Adelaide-based machine learning startup Consilium have launched an insightful new product in partnership with DigitalGlobe and Wine Australia.
Using high resolution satellite images, a sophisticated set of machine learning protocols and a cloud-based platform, GAIA (Geospatial Artificial Intelligence for Agriculture) was simultaneously launched at Treasury Wines and the Locate – Geosmart Asia ’18 conference at the Adelaide Convention Centre last week.
GAIA is intended to bring a new dimension of analytical competence and accessibility to Australia’s wine industry, and its genesis stemmed from an expression of interest from R&D-focused peak body Wine Australia, positing the query: ‘Where is every vineyard in Australia?’
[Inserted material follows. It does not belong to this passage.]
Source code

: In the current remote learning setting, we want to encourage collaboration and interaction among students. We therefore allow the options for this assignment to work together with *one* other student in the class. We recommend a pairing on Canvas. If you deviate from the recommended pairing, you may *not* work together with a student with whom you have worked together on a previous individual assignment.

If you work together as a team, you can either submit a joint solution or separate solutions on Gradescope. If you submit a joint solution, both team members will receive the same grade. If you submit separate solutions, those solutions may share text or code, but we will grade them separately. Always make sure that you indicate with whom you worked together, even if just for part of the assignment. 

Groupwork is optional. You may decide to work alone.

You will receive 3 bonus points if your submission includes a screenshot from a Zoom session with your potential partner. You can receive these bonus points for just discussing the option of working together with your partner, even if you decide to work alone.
From that launchpad, Consilium brought their self-learning neural netsworks to bear on DigitalGlobe’s 100 petabyte trove of imagery, developing GAIA, a remarkably capable tool for assessing any Australian vineyard’s health.
Here’s a video of GAIA’s classifier learning to identify vineyards from a satellite capture.
Demonstrating GAIA in action, Director of machine learning Sebastien Wong told Spatial Source: “At its heart, AI is about decisions. I like to think of it as a way to augment human decision making.”
It’s an elegantly simple statement, but there’s a lot going on under GAIA’s bonnet. After learning to identify what is and isn’t a vineyard, GAIA’s neural networks were trained to assess their health.
The resolution of the imagery is so high that these neural nets are able to identify the plant cell density and NDVI (normalised difference vegetation index) of individual plants — which is correlated with plant health and leaf vigour.
The image above shows GAIA’s outputted vineyard demarcation, masking the vineyards from the image they lie within, which is then used to compute NDVI for only the vineyards.
Higher NDVI values are associated with high biomass, healthier plant condition (growth or vigour), higher vegetation density (leaf and canopy area), and higher sub-pixel vegetation coverage.
Consilium’s system provides real-time health insights that are also historically applicable — so growers are able to access this level of analytic capability for their crops going back in time, and apply that knowledge to their lived experience of environmental conditions and cultivation practices.
GAIA is accessible via a web brower interface, and its reach will eventually be expanded to international markets and different crop types.